▸ TASK INSTRUCTIONS:
Carry on the SEO article below, starting right after its last sentence.

Stepping into the world of SEO is like diving into the ocean. Let's face it — many content marketing creatives, who are often non-technical people mainly concerned with the editorial quality of their content rather than anything else, see SEO as “the realm of the unknown”, full of hidden icebergs and underwater labyrinths.
According to Content Marketing Institute, even the big companies out there miss the mark with SEO: instead of embracing it, they run away from it, ending up with ranking lower in Google and losing tons of traffic (and potential customers).
But the truth is, SEO is not as knotty of an issue as it seems. In this article, I'd like to show you 22 SEO techniques that will bring some Google value into your content without putting the editorial quality at risk. But first things first, let's have a look at the types of SEO to understand what exactly you'll have to deal with later.
There are 3 types of SEO to consider: on-page SEO, off-page SEO, and, finally, technical SEO. As explained by Neil Patel, technical SEO refers to any SEO work that is done aside from the content itself. Meanwhile, On-Page SEO means all the things that you can do on your website/content, while off-page SEO naturally means everything that is beyond it.
Every type is important, but, if you want to start improving your SEO step by step, we'd suggest beginning with On-Page SEO, then moving to its Technical part, and, finally, polishing the Off-Page aspect.
So, do you want to know my best SEO techniques that you can easily implement yourself? Then read on!

▸ STORED DATA:
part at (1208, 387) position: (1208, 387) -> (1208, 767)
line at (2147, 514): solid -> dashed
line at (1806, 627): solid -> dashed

▸ REPLY:
It’s not only marketers, but also SEO experts that believe that content is king. Search engines are constantly improving their algorithms and they are not going to rank your content high if it’s badly written, plagiarised, has misleading titles, etc — everything counts here, even misspells! So make sure your content quality is impeccable: it must be unique and engaging, originally published on your website, and be useful to your readers.
When it comes to your blogging frequency, you should keep in mind that fresh content can dramatically influence rankings. This is because Google always looks for the new pages all over the web to index them.
So ask yourself — do you keep your content up to date? — but also keep in mind that it's the quality, not quantity, that counts most at the end of the day.
A “proper” URL structure means that the link is as “readable” as possible. Consider this illustration that explains the scales of URL readability:
In simple words, title tags are what define the title of your page, while meta description is a brief summary of that page that shows up in the search engines. Typically, your title should be about 60 characters in length (otherwise it gets chopped off by Google), and the meta description should not exceed 150 characters.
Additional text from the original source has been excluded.